Are You Ordained?

When I was a lad of 16 years, I was called by the leaders of the Quitman, Georgia congregation to come and preach for them. The appointment was just for Sunday morning. I had tried to preach three times, and the unanimous report was all three times was rather trying! For some unknown reason I felt that I was the State evangelist. At the time of this calling I was enrolled as a junior student in Dasher Bible School, a small private school in southern Georgia.
I arrived in Quitman early. There were just two buses a day and the first was very early in the morning. I found out that carrying a huge Bible was very powerful. No one wanted to sit by me on the bus. I was walking the sidewalk, rehearsing the lesson to be presented. A rather overstuffed English-style lady approached me from the opposite direction. She demanded most of the sidewalk on her own, so I eased into the hedge to let her pass. Then she saw the oversized family Bible in my hand.
“What are you doing in our city,” she exclaimed, recognizing me as a stranger.
“I’m here to preach the gospel of Christ”, I replied, almost in a shout.
She pulled her monocle to the full extent of the chain, and peering through the heavy glass with an enlarged eye, she said in a disdainful English tone, “Are you ordained?”
I can more fully understand her surprise at hearing a young boy claim to be a preacher, having spent some time in the British Isles. A minister in England would be a man of great experience, having been through a seminary and serving a number of years as an intern.
I really didn’t know how to answer the question because I really didn’t know exactly what she meant. Getting the drift of her words, I answered in a strong and strident voice, “Ma’am, anyone that has so much truth down them, that they can’t keep it down them, is ORDAINED!!”
Did I stumble on a truth that needs to be taken out of mothballs and put back into circulation? Whatever truth you know, are you not ordained to say it, to teach it, to live it?
Take the kid in school when invited to cheat on a test. If he knows and believes that cheating is just another way of lying and that lying is wrong, can he not so state it – like -“I don’t believe in cheating”. When tempted to steal by a fellow student, is he not authorized to make his stand for the truth that he knows? If the truth itself does not ORDAIN one to stand for it and live it, what does?
We have just forgotten to ordain everybody. We ordain elders and dedicate preachers and receive deacons; but the average believer, the ordinary disciple, we leave without a mission.
A number of years ago, while living in Northern Ireland, I wrote a poem about two trees. Now is a good time to relate it.

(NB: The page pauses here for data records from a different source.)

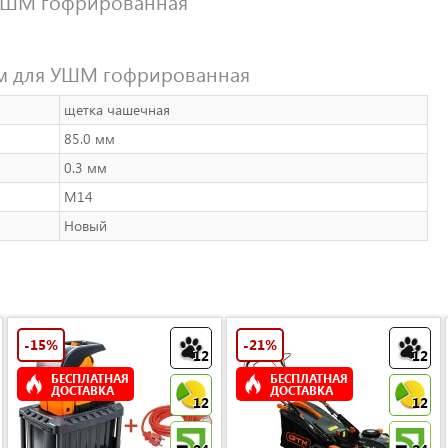
 УШМ гофрированная
мм для УШМ гофрированная
щетка чашечная
85.0 мм
0.3 мм
M14
Новый
-15%
-21%
12
12
БЕСПЛАТНАЯ
БЕСПЛАТНАЯ
ДОСТАВКА
ДОСТАВКА
12
12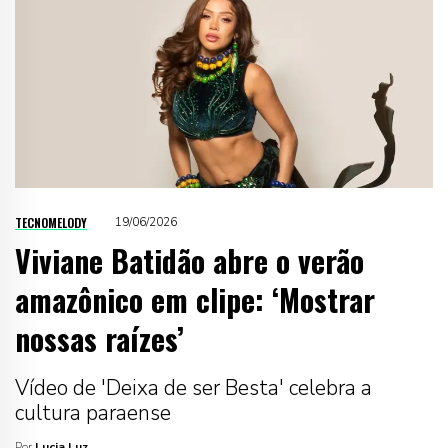
TECNOMELODY
19/06/2026
Viviane Batidão abre o verão
amazônico em clipe: ‘Mostrar
nossas raízes’
Vídeo de 'Deixa de ser Besta' celebra a
cultura paraense
Por
Lucia Luz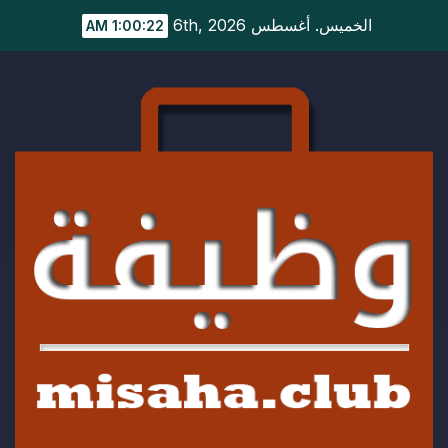
Ski
الخميس. أغسطس 6th, 2026
1:00:22 AM
t
conten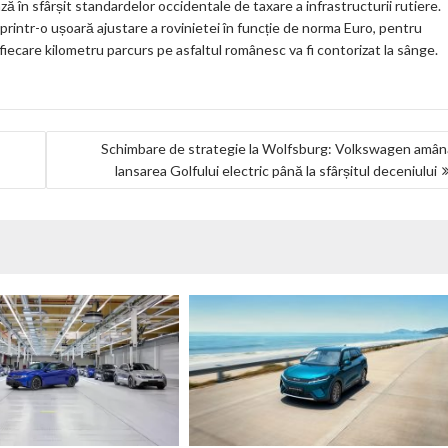
ză în sfârșit standardelor occidentale de taxare a infrastructurii rutiere.
printr-o ușoară ajustare a rovinietei în funcție de norma Euro, pentru
fiecare kilometru parcurs pe asfaltul românesc va fi contorizat la sânge.
Schimbare de strategie la Wolfsburg: Volkswagen amâ
lansarea Golfului electric până la sfârșitul deceniului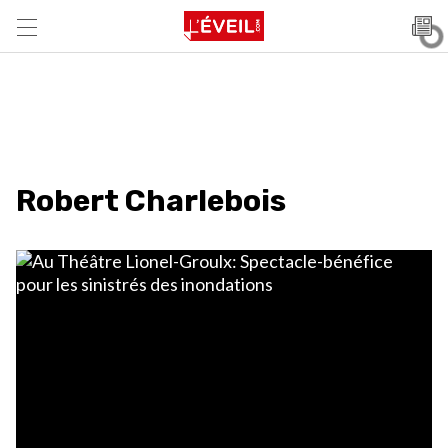
Robert Charlebois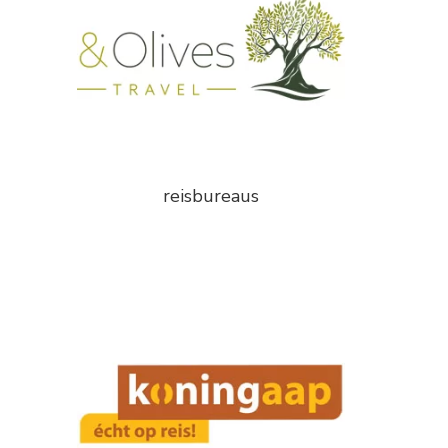
reisbureaus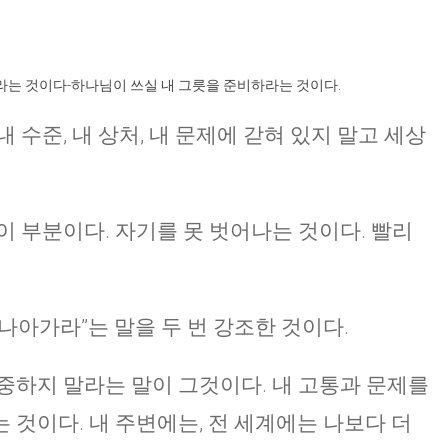
라는 것이다-하나님이 쓰실 내 그릇을 준비하라는 것이다.
 내 수준, 내 상처, 내 문제에 갇혀 있지 말고 세상
이 부분이다. 자기를 못 벗어나는 것이다. 빨리
나아가라”는 말을 두 번 강조한 것이다.
중하지 말라는 말이 그것이다. 내 고통과 문제를
 것이다. 내 주변에는, 전 세계에는 나보다 더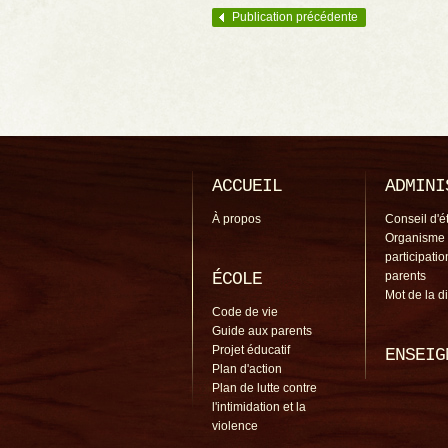
Publication précédente
Navigation des articles
ACCUEIL
ADMINI
À propos
Conseil d'é
Organisme
participati
ÉCOLE
parents
Mot de la d
Code de vie
Guide aux parents
Projet éducatif
ENSEIG
Plan d'action
Plan de lutte contre
l'intimidation et la
violence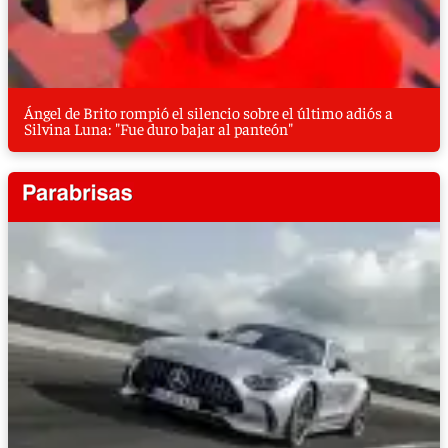
Ángel de Brito rompió el silencio sobre el último adiós a
Silvina Luna: "Fue duro bajar al panteón"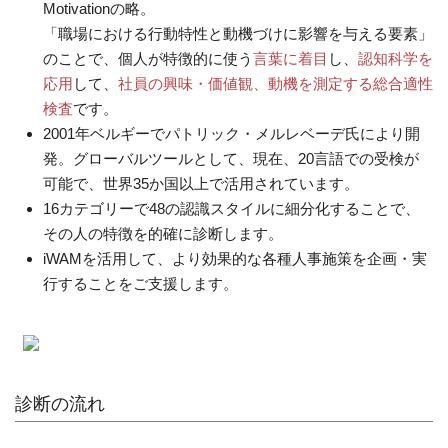
Motivationの略。
「職場における行動特性と動機づけに影響を与える要素」
のことで、個人が特徴的に使う
言葉に着目
し、
認知科学を
応用
して、
社員の興味・価値観、動機を測定する総合適性
検査
です。
2001年ベルギーでパトリック・メルレベーデ氏により開
発。グローバルツールとして、現在、20言語での受検が
可能で、世界35か国以上で活用されています。
16カテゴリーで48の認識スタイルに細分化することで、
その人の特徴を的確に診断します。
iWAMを活用して、より効果的な各種人事施策を企画・実
行することをご支援します。
診断の流れ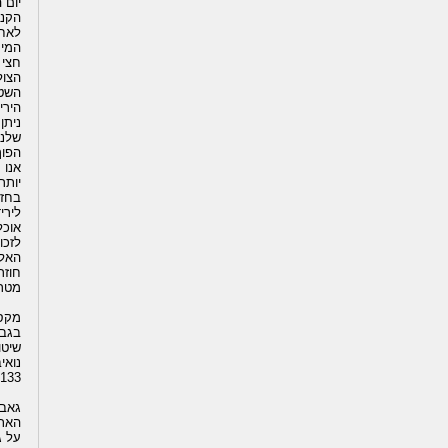
יום 
הקני
המים ממו
הצול
השטח
שלנו
הפוך
אנו 
יותר 
בחזר
אוכל
לזכו
האלה
חוזר
מטרי
מקס
שיטו
530133 ומסיני בטלפון: 40
גאבר
על ג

“About the year our Lord was born,
two little trees began to sprout.
Said one to the other, when we grow up
I wonder how we’ll come out.

Oh, I’m going to grow tall and straight
and point all men to God;
what greater ambition could one expect
from the product of the sod?

So they both began to grow
with the heavens as their aim;
they smiled at all the sunshine
and licked up all the rain.

They drank in all the dew that fell
and the snow of many years,
sent them soaring to the skies,
far above their peers.

Thus when thirty summers passed
and the people came their way;
they would stop and point and look
and the trees could hear them say –

What fine trees, so straight and true,
they point to the sublime,
just look at those leafy branches too,
they must pray all the time.

Now the trees rejoiced in reaching their goals,
and shook hands on a job well done;
for now they were first class winners of souls,
and they just leaned back in the sun.

Suddenly they heard from the forest glen,
the rumble of danger, the footsteps of men.
With axes and chains they were searching the hill,
for one special tree to be cut for the mill.

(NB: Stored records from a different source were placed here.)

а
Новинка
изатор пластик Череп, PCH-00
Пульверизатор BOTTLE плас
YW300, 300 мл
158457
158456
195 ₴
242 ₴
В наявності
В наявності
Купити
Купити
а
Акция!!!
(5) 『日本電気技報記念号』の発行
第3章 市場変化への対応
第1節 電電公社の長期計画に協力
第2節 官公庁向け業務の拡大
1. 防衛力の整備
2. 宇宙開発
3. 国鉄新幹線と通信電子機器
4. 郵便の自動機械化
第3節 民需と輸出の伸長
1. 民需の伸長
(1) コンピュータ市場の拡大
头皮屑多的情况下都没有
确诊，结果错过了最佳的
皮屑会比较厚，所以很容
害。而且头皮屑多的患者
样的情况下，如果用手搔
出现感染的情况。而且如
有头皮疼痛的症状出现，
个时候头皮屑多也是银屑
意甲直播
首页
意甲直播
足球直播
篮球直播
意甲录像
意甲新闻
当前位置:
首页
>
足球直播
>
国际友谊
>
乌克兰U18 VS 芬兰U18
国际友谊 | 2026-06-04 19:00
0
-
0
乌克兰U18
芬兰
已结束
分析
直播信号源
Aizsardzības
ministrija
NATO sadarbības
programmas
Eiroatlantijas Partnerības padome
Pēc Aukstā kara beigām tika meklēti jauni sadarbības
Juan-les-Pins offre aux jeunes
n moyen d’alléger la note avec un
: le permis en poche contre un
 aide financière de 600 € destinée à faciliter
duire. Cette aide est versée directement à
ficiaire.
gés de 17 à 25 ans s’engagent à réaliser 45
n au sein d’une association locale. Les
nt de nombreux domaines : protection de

They stopped at the foot of the youngest tree –
he cried out in horror, O God not me;
yet hardly before he had finished this part,
he felt an ax cut deep into his heart.

He fell to the earth with a terrible sound.
It felt so strange to be prone on the ground.
No longer a place with pride on the hill,
the Lord sternly whispered, little tree, be still.

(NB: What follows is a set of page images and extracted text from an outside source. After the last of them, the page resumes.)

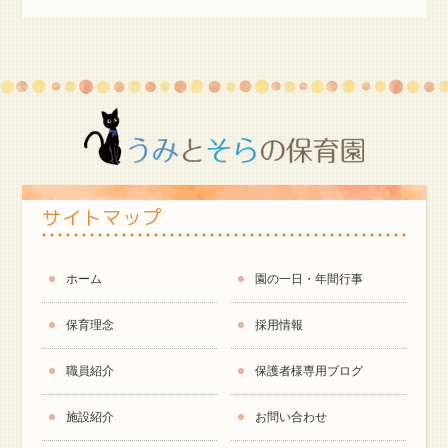
サイトマップ
ホーム
園の一日・年間行事
保育理念
採用情報
職員紹介
保護者様専用ブログ
施設紹介
お問い合わせ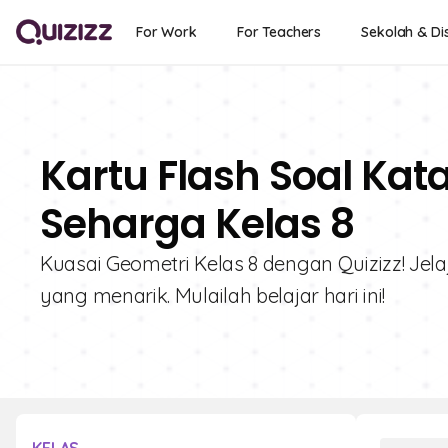
For Work
For Teachers
Sekolah & Dis
Kartu Flash Soal Kat
Seharga Kelas 8
Kuasai Geometri Kelas 8 dengan Quizizz! Jela
yang menarik. Mulailah belajar hari ini!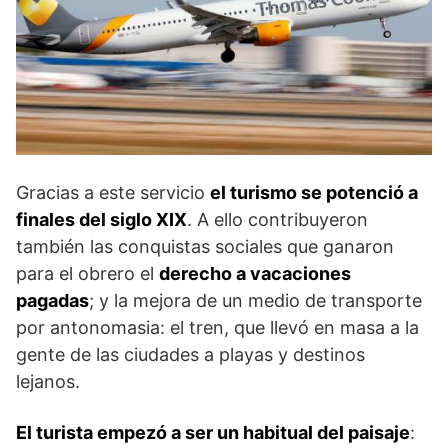
Gracias a este servicio
el turismo se potenció a
finales del siglo XIX
. A ello contribuyeron
también las conquistas sociales que ganaron
para el obrero el
derecho a vacaciones
pagadas
; y la mejora de un medio de transporte
por antonomasia: el tren, que llevó en masa a la
gente de las ciudades a playas y destinos
lejanos.
El turista empezó a ser un habitual del paisaje
: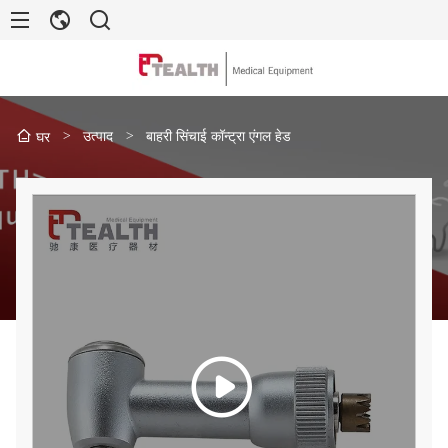
>
उत्पाद
>
बाहरी सिंचाई कॉन्ट्रा एंगल हेड
घर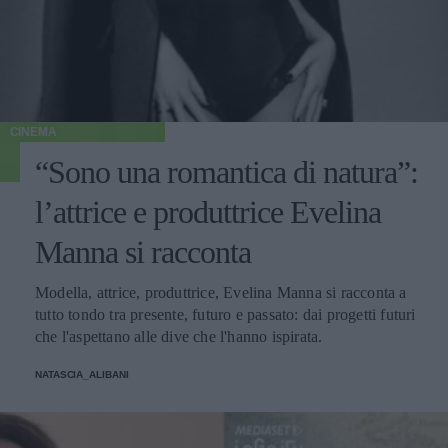
CINEMA
“Sono una romantica di natura”:
l’attrice e produttrice Evelina
Manna si racconta
Modella, attrice, produttrice, Evelina Manna si racconta a
tutto tondo tra presente, futuro e passato: dai progetti futuri
che l'aspettano alle dive che l'hanno ispirata.
NATASCIA_ALIBANI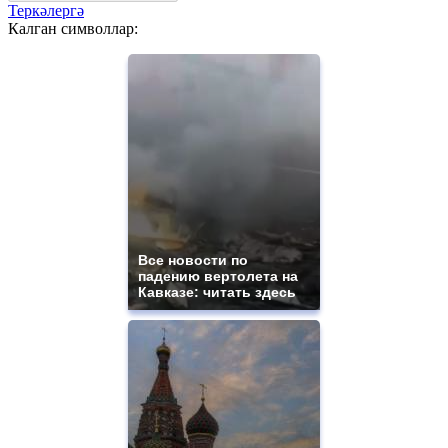
Теркәлергә
Калган символлар:
Все новости по
падению вертолета на
Кавказе: читать здесь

They made out of him a fishing boat
and launched him in a nearby sea.
He couldn’t understand it
until a man came from Galilee.

The crowds were so vast
they all wanted to hear
the message of truth,
they pressed to get near.

Then the master of all,
turned his head to the sea,
and with a great shout said,
bring the boat to me.

For the first time the big stately tree
began to see good in the tragedy.
For the axe and the chains was only the plan,
to root out ambition and bring in the man.

So often the Master would leave the shore
and from the little ship implore,
touching the hearts of many a sinner,
the cut down tree had become a soul-winner.

Oh, what happened to the other tree you ask?
It was cut down for a different task.
Strange this tree was destined to be,
the Old Rugged Cross throughout eternity.”